Work required: In the material below, find each line with the word "Timepix" and list it.

*** Block opens ***

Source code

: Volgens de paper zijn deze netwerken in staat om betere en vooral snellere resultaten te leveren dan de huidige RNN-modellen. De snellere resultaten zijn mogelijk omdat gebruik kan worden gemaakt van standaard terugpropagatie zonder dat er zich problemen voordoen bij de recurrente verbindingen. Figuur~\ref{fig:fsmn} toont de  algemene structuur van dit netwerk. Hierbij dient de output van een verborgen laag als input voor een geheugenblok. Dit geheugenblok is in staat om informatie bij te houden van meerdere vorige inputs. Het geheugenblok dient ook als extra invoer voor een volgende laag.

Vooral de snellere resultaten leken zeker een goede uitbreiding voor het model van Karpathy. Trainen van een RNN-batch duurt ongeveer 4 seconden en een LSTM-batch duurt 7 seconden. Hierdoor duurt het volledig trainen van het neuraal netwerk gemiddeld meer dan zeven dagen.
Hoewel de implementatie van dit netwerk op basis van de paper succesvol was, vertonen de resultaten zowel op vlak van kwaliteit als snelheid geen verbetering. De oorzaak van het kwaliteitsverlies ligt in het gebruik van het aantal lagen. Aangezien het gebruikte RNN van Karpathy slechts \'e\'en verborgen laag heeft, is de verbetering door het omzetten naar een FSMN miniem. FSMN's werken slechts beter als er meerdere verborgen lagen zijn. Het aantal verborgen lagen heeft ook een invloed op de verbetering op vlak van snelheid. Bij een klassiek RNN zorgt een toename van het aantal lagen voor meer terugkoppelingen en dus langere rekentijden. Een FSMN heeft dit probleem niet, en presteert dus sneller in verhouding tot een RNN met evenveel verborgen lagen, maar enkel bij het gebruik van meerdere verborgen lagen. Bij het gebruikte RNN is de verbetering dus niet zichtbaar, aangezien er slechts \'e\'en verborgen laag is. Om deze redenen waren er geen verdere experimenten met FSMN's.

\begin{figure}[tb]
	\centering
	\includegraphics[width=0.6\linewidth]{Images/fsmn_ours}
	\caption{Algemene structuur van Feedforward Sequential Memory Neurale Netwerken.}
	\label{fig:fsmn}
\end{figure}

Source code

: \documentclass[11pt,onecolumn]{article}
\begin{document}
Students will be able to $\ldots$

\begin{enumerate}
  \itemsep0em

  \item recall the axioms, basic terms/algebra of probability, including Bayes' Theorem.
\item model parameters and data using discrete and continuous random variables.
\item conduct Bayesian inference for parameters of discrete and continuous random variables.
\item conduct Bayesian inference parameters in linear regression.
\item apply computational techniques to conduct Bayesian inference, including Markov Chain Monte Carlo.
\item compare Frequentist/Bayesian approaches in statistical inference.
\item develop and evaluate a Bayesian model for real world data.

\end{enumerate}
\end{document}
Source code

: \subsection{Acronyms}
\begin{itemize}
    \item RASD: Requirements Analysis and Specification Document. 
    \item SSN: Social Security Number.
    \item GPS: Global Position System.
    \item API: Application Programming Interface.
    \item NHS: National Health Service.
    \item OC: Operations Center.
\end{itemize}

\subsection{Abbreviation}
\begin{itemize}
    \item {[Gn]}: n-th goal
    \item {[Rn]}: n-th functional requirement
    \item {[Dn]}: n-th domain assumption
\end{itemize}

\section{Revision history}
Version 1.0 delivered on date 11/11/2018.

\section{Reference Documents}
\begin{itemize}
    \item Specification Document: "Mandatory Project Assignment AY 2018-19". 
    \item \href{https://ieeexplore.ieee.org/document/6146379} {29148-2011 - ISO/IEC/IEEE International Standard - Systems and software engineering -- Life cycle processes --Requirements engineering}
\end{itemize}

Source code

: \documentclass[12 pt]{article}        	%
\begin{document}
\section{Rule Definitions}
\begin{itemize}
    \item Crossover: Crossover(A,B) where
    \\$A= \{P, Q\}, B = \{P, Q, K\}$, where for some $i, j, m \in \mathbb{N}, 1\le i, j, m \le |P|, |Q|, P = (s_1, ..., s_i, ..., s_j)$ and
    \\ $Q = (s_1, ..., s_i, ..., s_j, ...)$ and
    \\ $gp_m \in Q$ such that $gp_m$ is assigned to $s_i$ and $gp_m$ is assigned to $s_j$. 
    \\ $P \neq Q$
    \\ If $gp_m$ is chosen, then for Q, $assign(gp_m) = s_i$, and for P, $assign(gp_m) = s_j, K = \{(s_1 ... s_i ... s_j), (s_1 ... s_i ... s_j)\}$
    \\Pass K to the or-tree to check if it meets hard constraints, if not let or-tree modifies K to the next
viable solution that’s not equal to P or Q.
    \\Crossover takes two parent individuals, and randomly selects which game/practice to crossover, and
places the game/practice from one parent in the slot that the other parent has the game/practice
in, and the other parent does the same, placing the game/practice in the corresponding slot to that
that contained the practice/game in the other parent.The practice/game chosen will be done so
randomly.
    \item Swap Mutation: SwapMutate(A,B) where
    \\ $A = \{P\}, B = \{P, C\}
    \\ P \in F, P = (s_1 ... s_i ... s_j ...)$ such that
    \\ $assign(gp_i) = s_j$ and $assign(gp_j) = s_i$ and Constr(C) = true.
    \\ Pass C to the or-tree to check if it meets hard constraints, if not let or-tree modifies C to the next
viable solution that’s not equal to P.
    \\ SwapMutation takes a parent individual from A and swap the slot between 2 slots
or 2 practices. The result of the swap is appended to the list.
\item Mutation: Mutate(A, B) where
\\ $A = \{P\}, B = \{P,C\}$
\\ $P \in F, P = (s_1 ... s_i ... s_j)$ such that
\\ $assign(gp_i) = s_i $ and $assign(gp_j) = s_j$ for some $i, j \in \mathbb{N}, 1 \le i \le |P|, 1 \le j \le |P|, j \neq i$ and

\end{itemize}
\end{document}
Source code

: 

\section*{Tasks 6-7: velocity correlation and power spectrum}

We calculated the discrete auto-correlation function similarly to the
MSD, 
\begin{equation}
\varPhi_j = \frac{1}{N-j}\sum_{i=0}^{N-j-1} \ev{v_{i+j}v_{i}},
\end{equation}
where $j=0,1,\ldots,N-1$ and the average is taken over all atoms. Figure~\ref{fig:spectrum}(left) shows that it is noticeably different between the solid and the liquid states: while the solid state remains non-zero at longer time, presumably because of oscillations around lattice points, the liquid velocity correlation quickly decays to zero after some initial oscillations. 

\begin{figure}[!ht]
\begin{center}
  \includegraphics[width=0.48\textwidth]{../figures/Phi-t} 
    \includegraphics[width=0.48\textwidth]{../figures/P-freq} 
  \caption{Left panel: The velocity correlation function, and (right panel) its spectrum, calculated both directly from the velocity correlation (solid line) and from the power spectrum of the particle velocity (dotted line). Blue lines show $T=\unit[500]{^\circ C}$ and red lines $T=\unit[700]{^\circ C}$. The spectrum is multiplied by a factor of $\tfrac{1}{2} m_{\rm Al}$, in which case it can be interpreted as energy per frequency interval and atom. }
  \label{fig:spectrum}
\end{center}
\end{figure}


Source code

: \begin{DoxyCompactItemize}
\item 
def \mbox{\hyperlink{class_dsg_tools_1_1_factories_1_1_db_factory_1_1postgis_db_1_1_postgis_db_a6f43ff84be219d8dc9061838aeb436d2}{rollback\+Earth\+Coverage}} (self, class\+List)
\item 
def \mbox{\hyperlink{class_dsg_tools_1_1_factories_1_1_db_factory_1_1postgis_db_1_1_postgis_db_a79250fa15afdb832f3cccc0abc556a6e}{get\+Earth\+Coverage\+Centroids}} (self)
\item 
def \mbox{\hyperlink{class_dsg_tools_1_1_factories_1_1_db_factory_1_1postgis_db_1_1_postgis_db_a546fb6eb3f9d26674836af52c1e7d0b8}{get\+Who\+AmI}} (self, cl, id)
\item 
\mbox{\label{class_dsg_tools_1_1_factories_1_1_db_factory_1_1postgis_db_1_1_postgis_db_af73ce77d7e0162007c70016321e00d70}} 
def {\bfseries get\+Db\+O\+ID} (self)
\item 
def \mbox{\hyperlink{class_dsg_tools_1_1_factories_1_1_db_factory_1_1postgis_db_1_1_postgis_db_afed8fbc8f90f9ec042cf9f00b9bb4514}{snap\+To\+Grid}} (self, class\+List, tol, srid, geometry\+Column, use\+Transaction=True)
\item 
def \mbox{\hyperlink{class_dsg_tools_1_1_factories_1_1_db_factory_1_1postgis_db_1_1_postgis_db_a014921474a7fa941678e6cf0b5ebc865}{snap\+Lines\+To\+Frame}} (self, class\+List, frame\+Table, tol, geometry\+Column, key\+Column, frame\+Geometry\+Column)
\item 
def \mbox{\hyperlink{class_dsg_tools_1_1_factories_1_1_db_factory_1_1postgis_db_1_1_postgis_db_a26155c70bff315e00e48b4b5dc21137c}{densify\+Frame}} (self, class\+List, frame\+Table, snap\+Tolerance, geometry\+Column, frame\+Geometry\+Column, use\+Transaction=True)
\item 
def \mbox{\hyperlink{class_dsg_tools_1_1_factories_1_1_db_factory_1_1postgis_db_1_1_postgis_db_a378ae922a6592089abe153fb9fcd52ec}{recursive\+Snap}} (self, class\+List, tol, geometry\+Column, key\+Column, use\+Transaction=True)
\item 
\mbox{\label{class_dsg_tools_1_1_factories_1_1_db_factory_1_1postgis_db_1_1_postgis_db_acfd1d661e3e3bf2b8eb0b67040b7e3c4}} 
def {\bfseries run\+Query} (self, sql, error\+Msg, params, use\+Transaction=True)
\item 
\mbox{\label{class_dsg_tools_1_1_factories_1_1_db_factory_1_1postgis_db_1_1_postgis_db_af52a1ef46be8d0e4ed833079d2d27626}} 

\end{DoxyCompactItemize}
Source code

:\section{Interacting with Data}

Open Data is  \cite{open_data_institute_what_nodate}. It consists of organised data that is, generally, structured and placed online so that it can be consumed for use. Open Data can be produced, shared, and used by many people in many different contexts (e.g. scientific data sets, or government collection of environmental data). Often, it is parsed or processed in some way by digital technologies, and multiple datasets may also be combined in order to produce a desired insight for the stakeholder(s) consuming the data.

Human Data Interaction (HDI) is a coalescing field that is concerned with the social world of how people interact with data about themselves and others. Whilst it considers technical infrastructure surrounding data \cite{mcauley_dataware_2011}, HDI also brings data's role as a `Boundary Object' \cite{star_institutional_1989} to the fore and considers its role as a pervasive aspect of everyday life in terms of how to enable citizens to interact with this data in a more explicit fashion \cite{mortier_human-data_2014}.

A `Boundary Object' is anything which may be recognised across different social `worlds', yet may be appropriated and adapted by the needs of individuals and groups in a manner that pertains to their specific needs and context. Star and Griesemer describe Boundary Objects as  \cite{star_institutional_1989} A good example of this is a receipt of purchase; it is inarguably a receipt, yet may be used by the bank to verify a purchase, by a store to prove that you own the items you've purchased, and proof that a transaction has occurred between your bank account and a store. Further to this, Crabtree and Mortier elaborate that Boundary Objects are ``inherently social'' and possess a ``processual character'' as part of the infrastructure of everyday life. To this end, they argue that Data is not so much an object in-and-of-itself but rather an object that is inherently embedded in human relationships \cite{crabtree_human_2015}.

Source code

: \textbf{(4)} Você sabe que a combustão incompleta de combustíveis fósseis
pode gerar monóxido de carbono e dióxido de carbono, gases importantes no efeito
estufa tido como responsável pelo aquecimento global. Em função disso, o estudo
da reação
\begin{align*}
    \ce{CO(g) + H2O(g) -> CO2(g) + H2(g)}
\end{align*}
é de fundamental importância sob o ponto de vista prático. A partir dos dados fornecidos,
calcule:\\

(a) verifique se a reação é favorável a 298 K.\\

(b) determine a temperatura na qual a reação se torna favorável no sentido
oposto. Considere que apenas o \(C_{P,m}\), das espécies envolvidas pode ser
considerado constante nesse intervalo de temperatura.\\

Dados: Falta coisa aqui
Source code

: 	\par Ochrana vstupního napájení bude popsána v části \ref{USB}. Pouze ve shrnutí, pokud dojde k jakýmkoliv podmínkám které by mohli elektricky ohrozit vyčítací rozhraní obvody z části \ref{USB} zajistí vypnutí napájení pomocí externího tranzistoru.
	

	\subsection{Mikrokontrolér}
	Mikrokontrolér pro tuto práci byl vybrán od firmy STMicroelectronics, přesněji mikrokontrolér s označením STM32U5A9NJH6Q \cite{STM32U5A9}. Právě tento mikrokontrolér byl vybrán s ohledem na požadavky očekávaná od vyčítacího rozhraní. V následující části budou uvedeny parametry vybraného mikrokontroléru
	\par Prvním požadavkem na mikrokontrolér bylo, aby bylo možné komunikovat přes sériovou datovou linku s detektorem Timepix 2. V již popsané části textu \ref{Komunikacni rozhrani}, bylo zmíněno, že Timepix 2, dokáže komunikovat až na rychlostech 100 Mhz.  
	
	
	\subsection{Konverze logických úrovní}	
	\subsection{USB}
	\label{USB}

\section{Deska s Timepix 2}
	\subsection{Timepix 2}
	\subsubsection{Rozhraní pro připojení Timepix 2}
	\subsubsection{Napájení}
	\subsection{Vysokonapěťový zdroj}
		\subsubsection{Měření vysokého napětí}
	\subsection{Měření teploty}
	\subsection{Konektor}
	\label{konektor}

*** Block closes ***

Solution for this exercise:
	\par Prvním požadavkem na mikrokontrolér bylo, aby bylo možné komunikovat přes sériovou datovou linku s detektorem Timepix 2. V již popsané části textu \ref{Komunikacni rozhrani}, bylo zmíněno, že Timepix 2, dokáže komunikovat až na rychlostech 100 Mhz.  
\section{Deska s Timepix 2}
	\subsection{Timepix 2}
	\subsubsection{Rozhraní pro připojení Timepix 2}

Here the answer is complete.